Acquired immunodeficiency in patients with hematological oncology is a serious and common complication, significantly impacting prognosis and quality of life. High doses of cytostatic drugs and the malignancy itself lead to suppression of the immune system, leaving the body vulnerable to various infectious agents. Sepsis, which develops in the setting of immunodeficiency, is characterized by a more aggressive course and high mortality. In the era of advancing sequencing technologies, identifying polymorphisms and changes in innate immune gene expression associated with the development and severity of sepsis, as well as their impact on outcome, is crucial.
We analyzed DNA samples (n = 155) from oncohematology patients with severe sepsis in the Department of Anesthesiology and Intensive Care at the Belarusian Research Center for Pediatric Oncology, Hematology and Immunology. The presence/absence of the rs1024611 polymorphism in the promoter region of the MCP-1 gene was determined using Sanger sequencing.
The presence of homo- or heterozygous polymorphism was found to be associated with an increased risk of developing septic shock (χ2 = 4.9, p = 0.013). This supports the hypothesis that genetic factors influencing MCP-1 levels may be associated with a more pronounced systemic inflammatory response, leading to more severe clinical outcomes. In patients with the rs1024611 polymorphism, the likelihood of developing sepsis-associated acute kidney injury requiring renal replacement therapy (RRT) was higher (χ2 = 13.0, p = 0.00016) compared to patients without RRT. Patients with the rs1024611 polymorphism also have an increased risk of developing severe acute respiratory distress syndrome (ARDS) (χ2 = 4.8, p = 0.014). Furthermore, the presence of homo- or heterozygous rs1024611 polymorphism increases the likelihood of an adverse outcome, such as 28-day mortality (χ2 = 5.6, p = 0.009).

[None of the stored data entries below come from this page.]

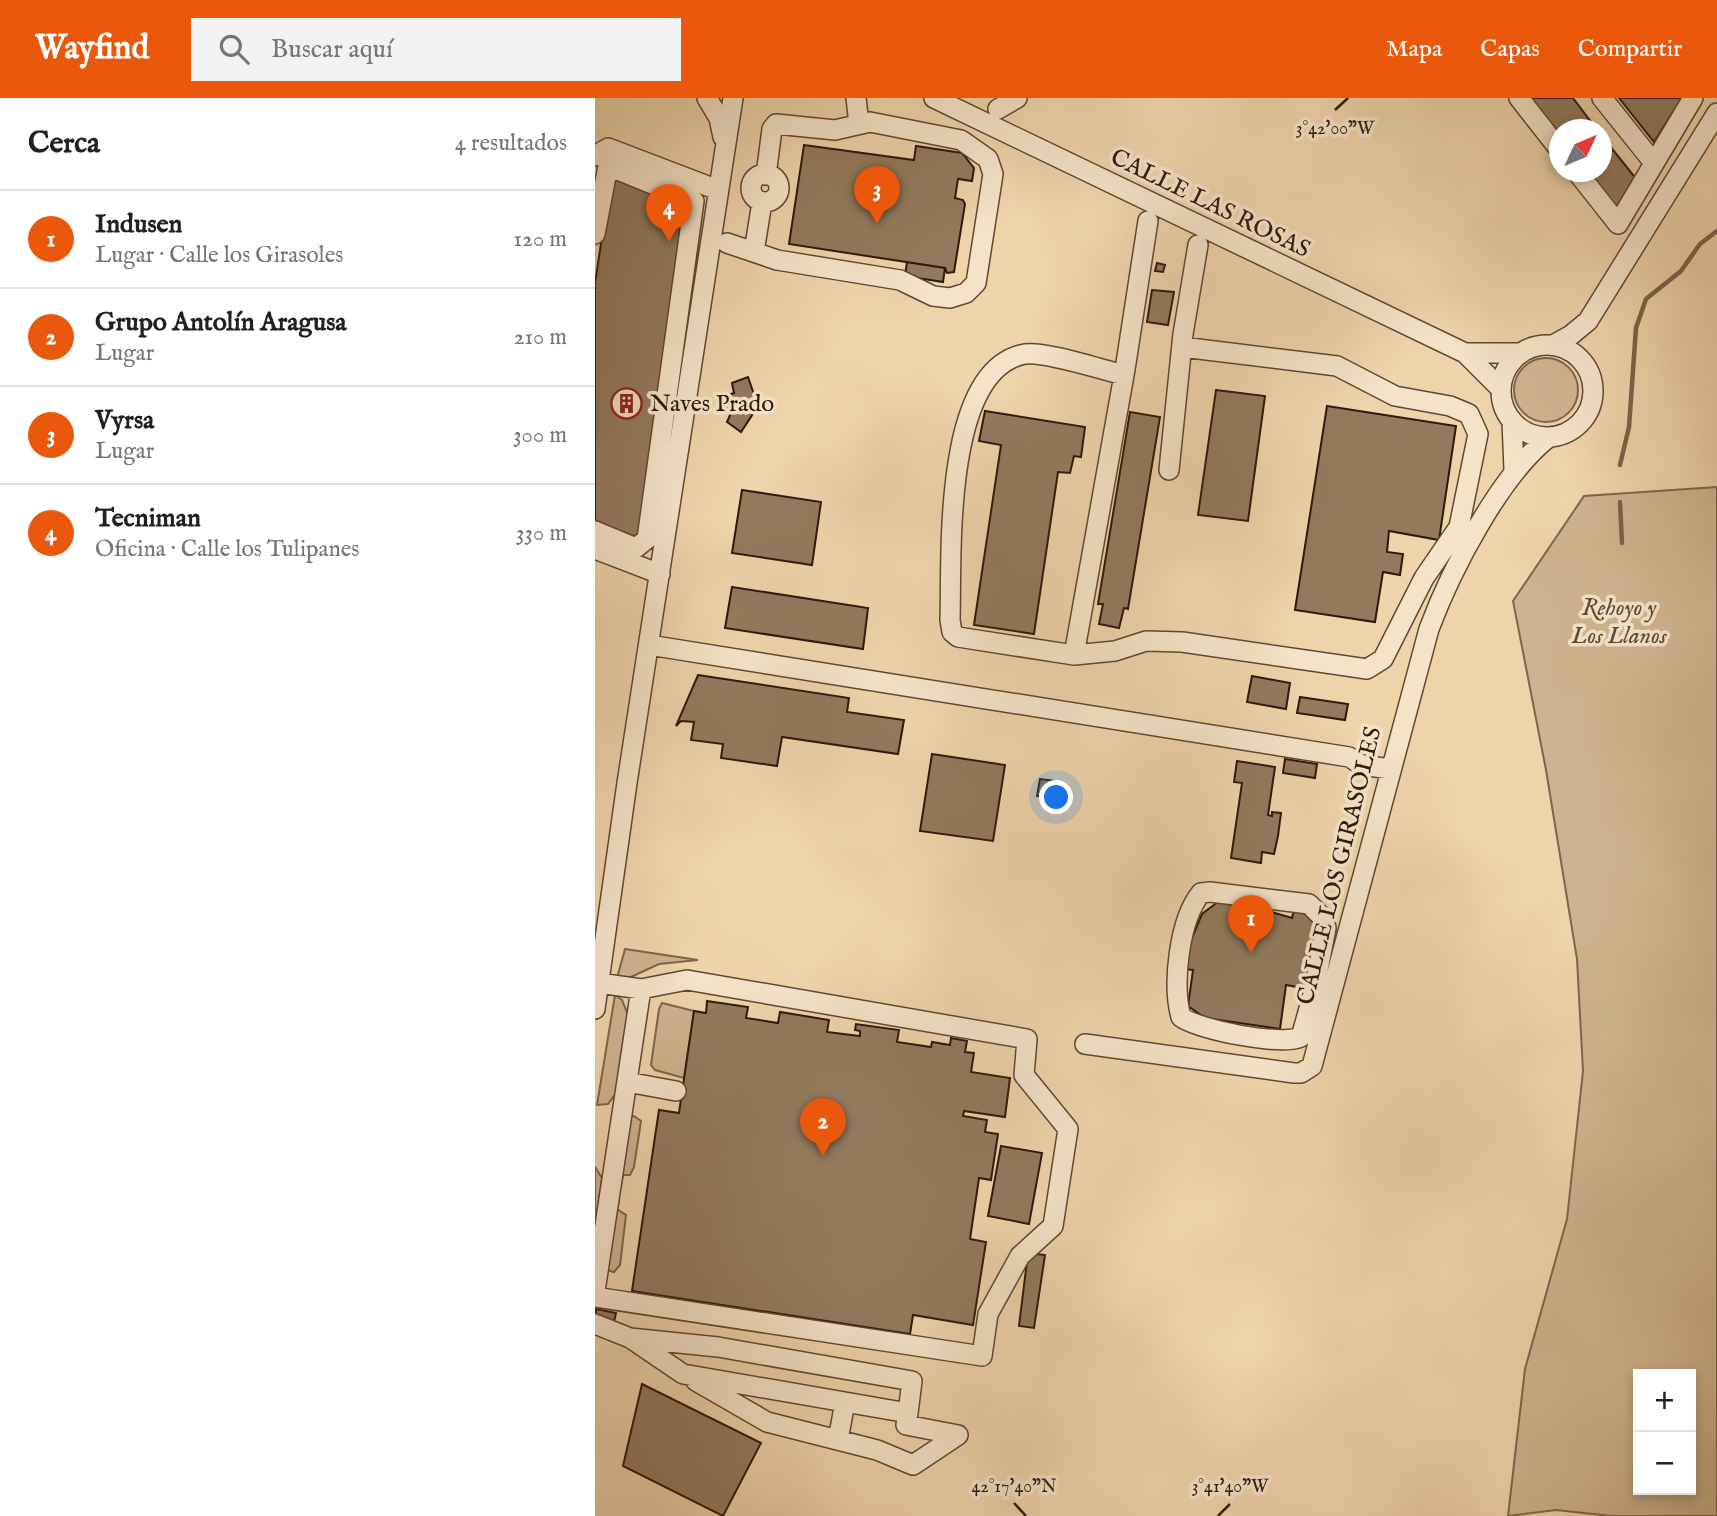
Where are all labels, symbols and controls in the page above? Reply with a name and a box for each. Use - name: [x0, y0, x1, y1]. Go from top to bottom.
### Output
- search box: [191, 18, 681, 81]
- text: Wayfind: [35, 28, 149, 70]
- icon: search: [215, 30, 253, 68]
- text: Buscar aquí: [271, 33, 393, 66]
- text: Mapa: [1386, 34, 1442, 65]
- text: Capas: [1480, 34, 1540, 65]
- text: Compartir: [1578, 34, 1682, 65]
- text: 3°42'00"W: [1296, 118, 1375, 141]
- north arrow: [1549, 119, 1612, 182]
- text: Cerca: [28, 125, 100, 163]
- text: 4 resultados: [455, 129, 567, 158]
- street label: CALLE LAS ROSAS: [1105, 142, 1315, 266]
- pin: 3: [854, 166, 900, 224]
- pin: 4: [646, 184, 692, 242]
- text: Indusen: [95, 208, 182, 241]
- text: 1: [47, 225, 55, 254]
- text: 120 m: [514, 225, 567, 254]
- text: Lugar · Calle los Girasoles: [95, 241, 343, 270]
- text: Grupo Antolín Aragusa: [95, 306, 347, 339]
- text: 2: [46, 323, 56, 352]
- text: 210 m: [514, 323, 567, 352]
- text: Lugar: [95, 339, 154, 368]
- building icon: Naves Prado: [610, 387, 644, 421]
- place label: Naves Prado: [650, 389, 774, 420]
- text: Vyrsa: [95, 404, 154, 437]
- text: 3: [47, 421, 55, 450]
- text: 300 m: [513, 421, 567, 450]
- text: Lugar: [95, 437, 154, 466]
- text: Tecniman: [95, 502, 201, 535]
- text: 4: [45, 519, 57, 548]
- text: 330 m: [516, 519, 567, 548]
- text: Oficina · Calle los Tulipanes: [95, 535, 359, 564]
- park label: Rehoyo y Los Llanos: [1571, 593, 1668, 652]
- street label: CALLE LOS GIRASOLES: [1290, 724, 1390, 1008]
- your location: [1039, 780, 1073, 814]
- pin: 1: [1228, 895, 1274, 953]
- pin: 2: [800, 1098, 846, 1156]
- map controls: [1633, 1369, 1696, 1495]
- button: +: [1633, 1369, 1696, 1432]
- button: −: [1633, 1432, 1696, 1495]
- text: 42°17'40"N: [971, 1476, 1057, 1499]
- text: 3°41'40"W: [1192, 1476, 1269, 1499]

This underscores the importance of genetic factors in determining the prognosis of patients with sepsis. High mortality may be associated with a more pronounced inflammatory response caused by the polymorphism, leading to more severe forms of sepsis and its complications.
The rs1024611 polymorphism in the MCP-1 gene promoter region is significantly associated with an increased risk of severe sepsis secondary to secondary immunodeficiency. These data highlight the importance of genetic testing for risk assessment and prognosis in patients with sepsis.